Légitimations
Entre Capharnaüm et tour de Babel ou plus simplement Enfer, Elizabeth Prouvost et Claude Louis-Combet créent la communauté inavouable d’une fratrie, sa transformation des genres et le désir de vivre à l’extérieur de la norme.
L’oeuvre devient un art de situation. Il demeure essentiel dans un temps d’images dont on jouit forcément bien qu’elles ne soient adressées à personne.
A l’inverse, ici, l’art et la littérature coupent un flux quelconque et le remplacent par celui qui fascine et transporte. Voir et représenter n’est plus la perception à l’identique du réel.
Il vient du dedans par ce que les deux créateurs éprouvent et inventent et que, d’une certaine façon, ils légitiment.
Les apparitions sont à la fois sombres et lumineuses, dans une mise en abyme du corps absous des contraintes sociales, esthétiques ou morales. “La part maudite” chère à Bataille permet de faire jaillir des présences violentes, inavouables, voire obscènes.
D’un côté le sceau d’une certaine intemporalité, de l’autre un caractère de circonstance.
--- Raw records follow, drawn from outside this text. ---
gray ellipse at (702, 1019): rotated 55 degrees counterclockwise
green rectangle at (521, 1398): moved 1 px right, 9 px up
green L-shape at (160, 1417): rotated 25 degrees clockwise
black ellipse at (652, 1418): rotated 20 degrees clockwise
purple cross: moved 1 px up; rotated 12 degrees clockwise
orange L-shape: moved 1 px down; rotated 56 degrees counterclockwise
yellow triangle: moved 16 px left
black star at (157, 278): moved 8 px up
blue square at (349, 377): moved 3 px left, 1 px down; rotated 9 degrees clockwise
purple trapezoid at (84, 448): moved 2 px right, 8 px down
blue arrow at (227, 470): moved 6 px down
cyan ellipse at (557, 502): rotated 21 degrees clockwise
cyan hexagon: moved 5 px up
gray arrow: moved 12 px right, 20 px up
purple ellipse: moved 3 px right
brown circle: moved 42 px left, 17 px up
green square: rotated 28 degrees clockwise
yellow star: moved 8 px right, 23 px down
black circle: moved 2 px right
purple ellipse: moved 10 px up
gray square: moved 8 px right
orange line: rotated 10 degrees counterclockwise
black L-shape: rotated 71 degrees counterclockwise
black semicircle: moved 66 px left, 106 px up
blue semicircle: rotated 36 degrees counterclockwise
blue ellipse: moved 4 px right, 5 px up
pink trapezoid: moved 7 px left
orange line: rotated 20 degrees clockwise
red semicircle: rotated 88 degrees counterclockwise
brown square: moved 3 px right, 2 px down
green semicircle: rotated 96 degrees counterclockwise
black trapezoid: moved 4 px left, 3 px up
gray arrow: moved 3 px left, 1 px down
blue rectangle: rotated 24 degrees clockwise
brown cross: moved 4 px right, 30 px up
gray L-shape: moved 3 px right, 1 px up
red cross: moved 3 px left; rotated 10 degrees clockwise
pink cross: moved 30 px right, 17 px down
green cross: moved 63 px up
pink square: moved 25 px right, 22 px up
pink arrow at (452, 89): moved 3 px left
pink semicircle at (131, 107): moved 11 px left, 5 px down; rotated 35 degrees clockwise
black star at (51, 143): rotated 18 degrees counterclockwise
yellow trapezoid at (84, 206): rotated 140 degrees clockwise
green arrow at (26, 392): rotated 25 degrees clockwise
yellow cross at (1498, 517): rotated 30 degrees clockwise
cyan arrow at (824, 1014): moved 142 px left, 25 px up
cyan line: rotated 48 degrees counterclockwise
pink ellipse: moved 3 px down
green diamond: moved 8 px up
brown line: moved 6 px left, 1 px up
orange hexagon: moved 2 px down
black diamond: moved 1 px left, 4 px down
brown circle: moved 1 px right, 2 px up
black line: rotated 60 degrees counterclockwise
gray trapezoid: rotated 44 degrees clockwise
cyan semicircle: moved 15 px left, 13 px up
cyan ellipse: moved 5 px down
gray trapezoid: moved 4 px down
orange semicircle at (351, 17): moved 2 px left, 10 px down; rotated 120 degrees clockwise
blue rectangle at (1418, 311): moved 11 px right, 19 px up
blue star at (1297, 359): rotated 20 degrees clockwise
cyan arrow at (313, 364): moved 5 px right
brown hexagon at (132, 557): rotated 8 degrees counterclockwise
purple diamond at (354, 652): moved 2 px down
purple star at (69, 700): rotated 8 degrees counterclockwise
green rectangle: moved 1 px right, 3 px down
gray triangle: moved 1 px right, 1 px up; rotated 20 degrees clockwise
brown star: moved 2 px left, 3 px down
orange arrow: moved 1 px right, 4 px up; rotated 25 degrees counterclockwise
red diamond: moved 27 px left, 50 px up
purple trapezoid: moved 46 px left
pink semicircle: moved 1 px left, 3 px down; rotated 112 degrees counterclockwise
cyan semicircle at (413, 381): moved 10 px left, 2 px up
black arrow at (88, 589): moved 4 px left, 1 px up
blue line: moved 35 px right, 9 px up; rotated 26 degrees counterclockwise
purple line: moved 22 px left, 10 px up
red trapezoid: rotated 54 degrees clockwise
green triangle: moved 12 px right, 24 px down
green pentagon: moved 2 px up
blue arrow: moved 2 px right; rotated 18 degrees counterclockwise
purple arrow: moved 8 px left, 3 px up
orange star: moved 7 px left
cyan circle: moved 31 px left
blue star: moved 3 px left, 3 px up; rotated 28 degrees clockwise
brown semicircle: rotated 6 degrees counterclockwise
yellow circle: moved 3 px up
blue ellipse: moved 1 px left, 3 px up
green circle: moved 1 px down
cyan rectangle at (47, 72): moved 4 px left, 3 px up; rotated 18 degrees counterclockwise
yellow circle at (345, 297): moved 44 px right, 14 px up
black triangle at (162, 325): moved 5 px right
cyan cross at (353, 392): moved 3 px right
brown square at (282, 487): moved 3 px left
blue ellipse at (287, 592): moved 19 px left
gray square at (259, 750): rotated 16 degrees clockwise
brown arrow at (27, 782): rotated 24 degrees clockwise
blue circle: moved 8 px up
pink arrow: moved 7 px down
L’aspect conte de fées est remplacé par un monde des abîmes de l’être.
Louis-Combet rappelle que seule la photographie permet d’aller plus au fond du secret. Le regard de l’artiste prolonge le travail d’un chirurgien des âmes à travers le corps. De chaque photographie émanent des grappes humaines sombres et éclatantes. Elles laissent entendre que l’existence même au fond des enfers l’emporte.
Prouvost et Louis-Combet tirent des âmes torturées de la constellation des organes au sein d’une reconquête à travers “la lumière des tripes” qui préside aux figurations.
Et ce, pour de nouveaux accouchements. Le tout sans prétendre épuiser l’indistinction et le chaos.
Jaillit de l’informe l’infinité des compositions de la vie loin des insipides évidences.
jean-paul gavard-perret
Elizabeth Prouvost & Claude Louis-Combet, Les Premiers-Nés, Les Âmes d’Atala Editions, 2021, 102 p.